Maggie Cassidy

maggie-cassidyKupiłem sobie książkę w Empiku. Zdarza mi się, głównie dlatego, że mam mało alternatyw. Wprawdzie w lokalnej Biedronce można już dostać „Silmarillion”, ale z nowości są głównie historie prawdziwe i pochodne Greya.

Kupiłem „Maggie Cassidy” Kerouaca. Między innymi dlatego, że była w promocji 50% ze względu na (jak się później dopiero zorientowałem) nieco potarganą obwolutę.

Jack, bożyszcze beat generation, idol współczesnych i ich potomnych, wsławił się głównie swoim literackim debiutem, czyli „W drodze”. Bystry i elokwentny francuski Kanadyjczyk w każdej powieści w rolach głównych obsadzał siebie i swoich znajomych, dla niepoznaki (i z powodu nacisków wydawców) zmieniając im jedynie nazwiska co kilka książek. Przyznać trzeba szczerze, że żadna z jego książek nie powtórzyła wielkiego sukcesu i nie stała się tak kultowa jak debiut i mało znam ludzi, którzy coś więcej tego autora czytali.

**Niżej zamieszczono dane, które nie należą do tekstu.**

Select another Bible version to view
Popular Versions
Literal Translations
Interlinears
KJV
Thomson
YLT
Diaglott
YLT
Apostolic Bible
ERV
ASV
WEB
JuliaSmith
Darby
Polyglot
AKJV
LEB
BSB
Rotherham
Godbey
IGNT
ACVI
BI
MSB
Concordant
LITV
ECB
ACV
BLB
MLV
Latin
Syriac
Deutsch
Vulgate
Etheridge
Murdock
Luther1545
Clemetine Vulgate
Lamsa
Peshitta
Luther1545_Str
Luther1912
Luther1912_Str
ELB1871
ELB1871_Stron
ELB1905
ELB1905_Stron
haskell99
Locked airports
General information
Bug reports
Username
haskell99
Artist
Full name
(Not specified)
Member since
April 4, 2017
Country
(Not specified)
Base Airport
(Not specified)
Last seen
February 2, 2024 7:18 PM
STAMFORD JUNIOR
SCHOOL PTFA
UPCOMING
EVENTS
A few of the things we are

Mnie zdarzyło się zaliczyć także „Włóczęgów dharmy” oraz oniryczne, psychodeliczne „Big Sur”. Obie dobre w swojej klasie, obie nieco inne od tej najsłynniejszej, obie specyficzne.

„Maggie Cassidy” jest książką ciekawą chociażby dlatego, że powstała zanim Kerouac napisał „W drodze”, opublikowana została jednak dużo później, gdy pisarz zdobył już sławę i uznanie tamtą pozycją. Opublikowana po głośnym debiucie została z pewnością potraktowana inaczej. I dla kariery Kerouaca z pewnością stało się dobrze, że tak się stało.

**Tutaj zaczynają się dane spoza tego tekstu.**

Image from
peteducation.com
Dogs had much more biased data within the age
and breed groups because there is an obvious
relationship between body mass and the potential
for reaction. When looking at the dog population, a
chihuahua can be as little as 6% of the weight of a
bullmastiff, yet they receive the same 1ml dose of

Jest to bowiem powieść ze wszech miar męcząca. Długa i zaawansowana wprawka do przyszłego sukcesu, „Maggie” to mozolna zabawa w pisanie, uciążliwe dla czytelnika szukanie specyficznego stylu narracyjnego, karygodne ćwieczenie tych samych wprawek na żywym języku literatury, przytłaczająca zabawa w fabułę opartą o opisywanie rzeczy trywialnych, irytujące szukanie emocji i ocierające się o banał granie na nostalgii. Powieść ta to niemal kronikarski zapis pierwszej miłości, podobnie jak ona fascynujący tylko dla zakochanego, dla otoczenia zaś, w tym wypadku czytelnika, w najlepszym razie uroczy, częściej zwyczajnie godny politowania; tajemne misterium, któremu z boku można przyglądać się w najlepszym razie z pewnym zażenowaniem, nieudolnie próbując nie przypominać sobie własnych, identycznych doświadczeń.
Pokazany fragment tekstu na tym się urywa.